» **Assignment**:
All lines in the records that carry the string "file" are to be shown.

» **Stored data**:
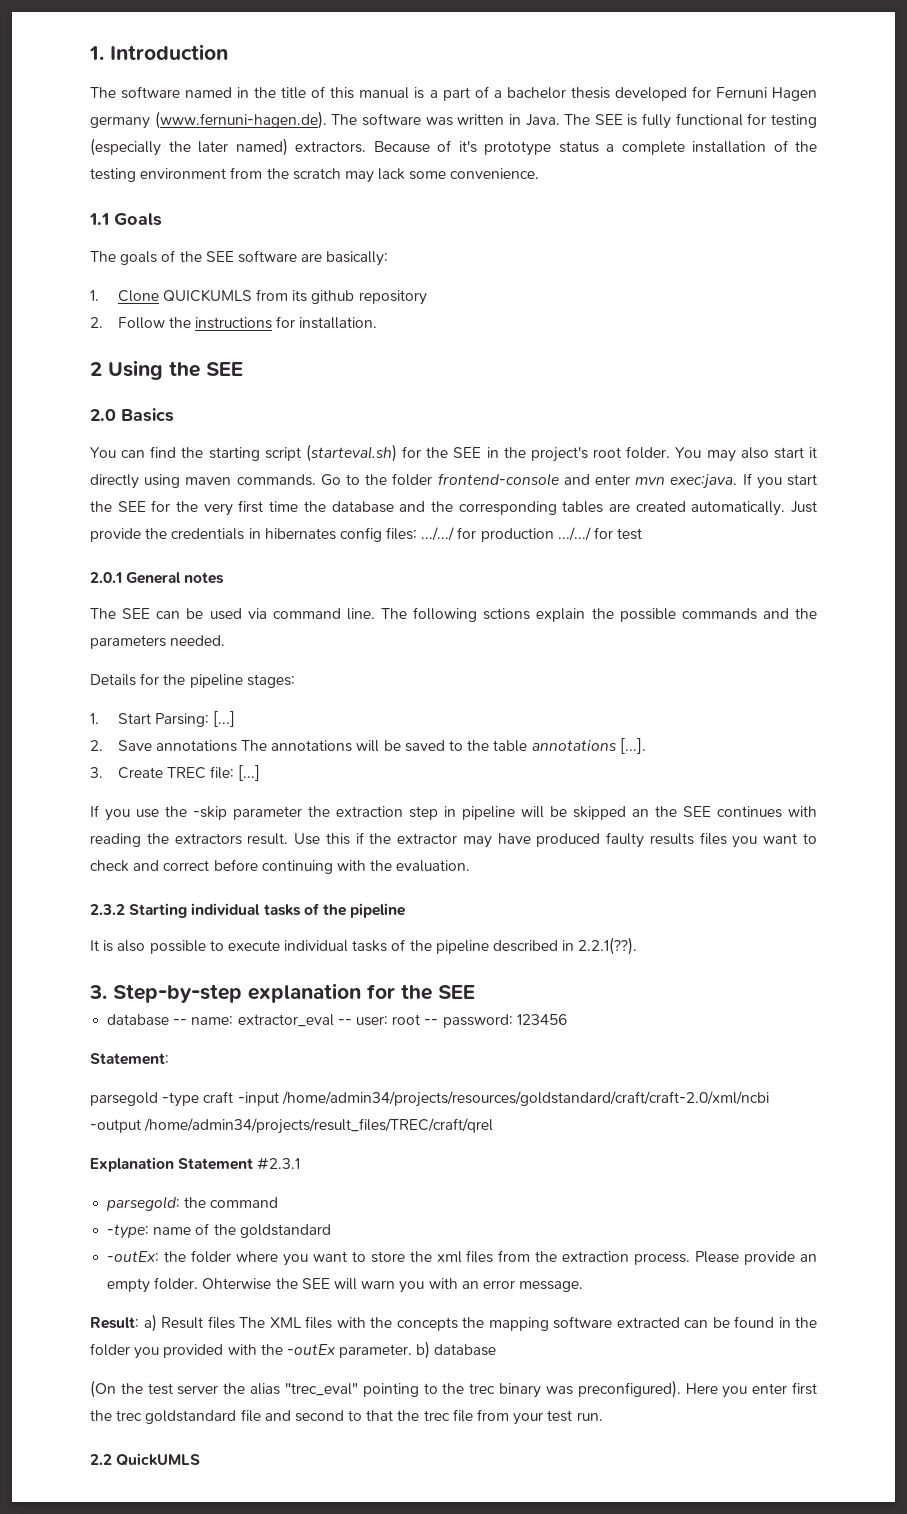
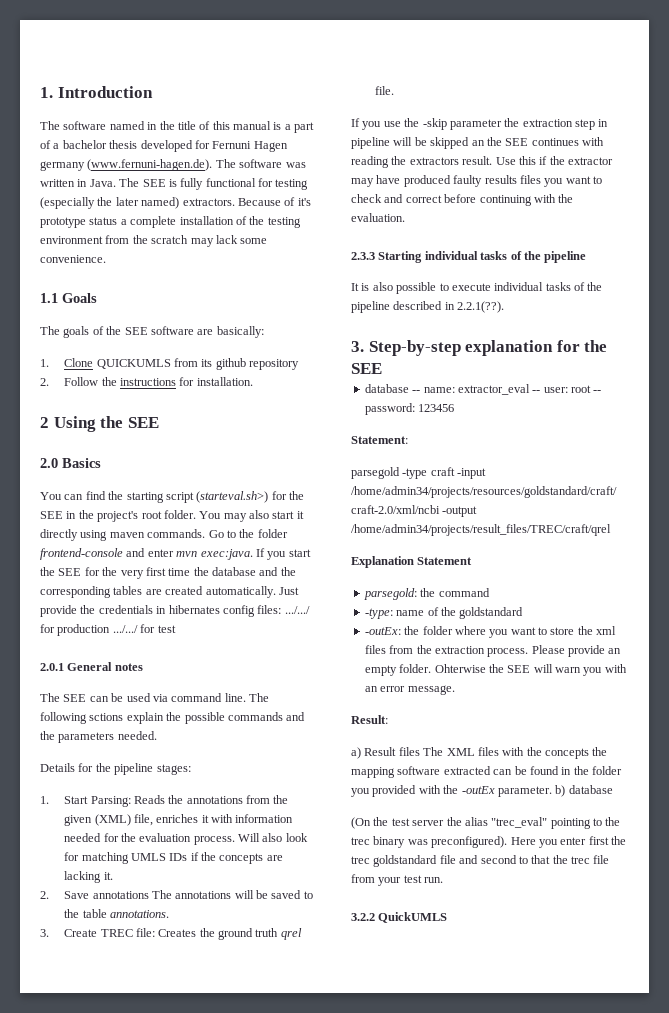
[305,444,397,462] (starteval.sh) -> [196,491,269,503] (starteval.sh>)
[213,711,236,727] [...] -> [133,795,289,804] [64,814,294,826] [64,833,308,845] [64,852,283,864] [64,871,113,883] Reads the annotations from the given (XML) file, enriches it with information needed for the evaluation process. Will also look for matching UMLS IDs if the concepts are lacking it.
[531,738,646,754] annotations [...]. -> [109,910,169,918] annotations.
[238,765,261,781] [...] -> [158,928,302,940] [375,86,395,95] Creates the ground truth qrel file.
[90,904,125,915] 2.3.2 -> [351,252,375,260] 2.3.3
[257,1157,301,1170] #2.3.1 -> (473, 561) none
(139, 1323) none -> (388, 719) //
[90,1454,112,1465] 2.2 -> [351,913,375,921] 3.2.2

» **Exercise output**:
[213,711,236,727] [...] -> [133,795,289,804] [64,814,294,826] [64,833,308,845] [64,852,283,864] [64,871,113,883] Reads the annotations from the given (XML) file, enriches it with information needed for the evaluation process. Will also look for matching UMLS IDs if the concepts are lacking it.
[238,765,261,781] [...] -> [158,928,302,940] [375,86,395,95] Creates the ground truth qrel file.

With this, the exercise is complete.